The hope that practical competence will return to the ÖVP is hard to support. That is especially true of integration policy. Sebastian Kurz may be raring to go (one hopes, at his age…). But his appointment as state secretary for integration questions (probably the most difficult of all governmental offices) shows not only the miniscule reach of ÖVP personnel, but also the level of irresponsibility with which the ÖVP head will use up a youngster just to send a "signal" of strong pleasure in politics.

The ÖVP has been beyond reform for a long time. And sooner or later, it will go the way of Italy’s Democrazia Cristiana.

In future, the Viennese Akademikerbund will concern itself even more with solving the basic future questions of our society and in the process seek a refined, equidistant dialogue with all democratic forces in Austria.

Below is an article from last week’s Die Presse reporting on the resolution of the controversy over WAB. Many thanks to JLH for the translation:

Uproar Over Prohibitive Law: Organization of Academics Splits

by Martin Fritzl
May 4, 2011

The Viennese regional group of the organization closely allied with the ÖVP is becoming independent. The federal organization retracts the expulsion of leading members. Schnider confirms the Akademikerbund’s differences in political direction.

The disagreements within the ÖVP-related organization, the Akademikerbund, have reached a mutually agreed solution: the national organization has retracted the expulsion of leading heads of the Viennese Akademikerbund. Simultaneously, the regional organization is separating from the national and is becoming independent.

Last year, the Viennese Akademikerbund caused an uproar with a “position paper.”
It contained the demand for rescinding the “prohibition law,” a “fundamental correction” of the time limits on abortion, a cancellation of the sex discrimination law and a general end to immigration. A woman’s place is “at the stove.”

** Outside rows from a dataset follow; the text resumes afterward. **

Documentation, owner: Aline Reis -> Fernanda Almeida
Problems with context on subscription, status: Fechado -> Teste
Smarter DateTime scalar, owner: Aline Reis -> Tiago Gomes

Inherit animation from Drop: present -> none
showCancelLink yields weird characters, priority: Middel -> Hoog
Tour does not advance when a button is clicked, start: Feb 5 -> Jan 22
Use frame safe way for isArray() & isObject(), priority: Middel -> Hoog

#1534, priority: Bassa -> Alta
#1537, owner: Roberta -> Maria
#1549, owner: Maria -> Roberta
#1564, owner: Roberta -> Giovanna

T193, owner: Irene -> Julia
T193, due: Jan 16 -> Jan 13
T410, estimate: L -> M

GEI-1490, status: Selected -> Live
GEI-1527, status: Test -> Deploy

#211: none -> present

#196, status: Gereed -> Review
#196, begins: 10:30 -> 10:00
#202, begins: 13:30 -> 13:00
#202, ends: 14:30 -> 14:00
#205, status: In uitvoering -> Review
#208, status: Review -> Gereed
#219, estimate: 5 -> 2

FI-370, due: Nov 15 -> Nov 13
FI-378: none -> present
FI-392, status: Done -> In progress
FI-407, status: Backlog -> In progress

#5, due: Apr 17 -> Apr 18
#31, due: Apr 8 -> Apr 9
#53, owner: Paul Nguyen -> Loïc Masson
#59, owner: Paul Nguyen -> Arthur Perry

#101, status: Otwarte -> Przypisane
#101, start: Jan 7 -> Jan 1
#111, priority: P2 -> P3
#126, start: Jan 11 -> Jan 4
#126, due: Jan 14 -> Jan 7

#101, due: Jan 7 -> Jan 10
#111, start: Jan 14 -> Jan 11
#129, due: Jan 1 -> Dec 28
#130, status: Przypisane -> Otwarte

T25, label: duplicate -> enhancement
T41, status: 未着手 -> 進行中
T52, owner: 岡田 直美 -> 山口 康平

Positions with which the Volkspartei could not make any friends in the run-up to the municipal elections and therefore expelled from the party the head of the Akademikerbund, Josef M. Müller and board member Christian Zeitz — former regional secretary of the ÖVP. The Austrian Akademikerbund, led at that time by Franz Fiedler, former president of the auditors’ court, struggled with the consequences. Because the regional organizations are legally autonomous groups, an intervention in the local by the national is legally impossible. Nonetheless, the attempt was made: The entire Viennese leadership was removed, and Müller and Zeitz expelled from the organization.

Resolution without a War of the Roses

The Viennese called for arbitration and eventually prevailed. The new president of the Akademikerbund — Andreas Schnider, former regional secretary of the Styrian ÖVP — realized that the expulsions were contrary to statute, and therefore tried for a solution “without a War of the Roses.”

In his explanation, he decided that the removal from office as well as the expulsions were “contrary to statute” and also, absent authority, substantially “contrary to law.” He publicly regrets that the Viennese functionaries had, through accusations and “unjust expulsion,” sustained considerable injury to their public reputation.

By contrast, the Viennese organization as a whole leaves the Austrian Akademikerbund. Zeitz bases this on different concepts: while the national organization has a strong, close relationship to the ÖVP and wishes to establish itself as an allied organization, the Viennese branch want to keep equidistant from all parties. Even before last year’s conflict, there was disagreement with many of the party’s positions. Since then, the relationship has deteriorated further. Thus, Zeitz called the ÖVP unelectable in the Vienna elections. In the future, the Viennese Akademikerbund will concentrate on activities with themes like Islam, family policy and financial policy.

No Regional Branch in Vienna

Schnider confirms the differences in political direction. He intends to establish the Akademikerbund more strongly as an ÖVP ally and introduce expertise in areas like education policy. For now, the organization has no Viennese section. Schnider says he would be happy if one formed.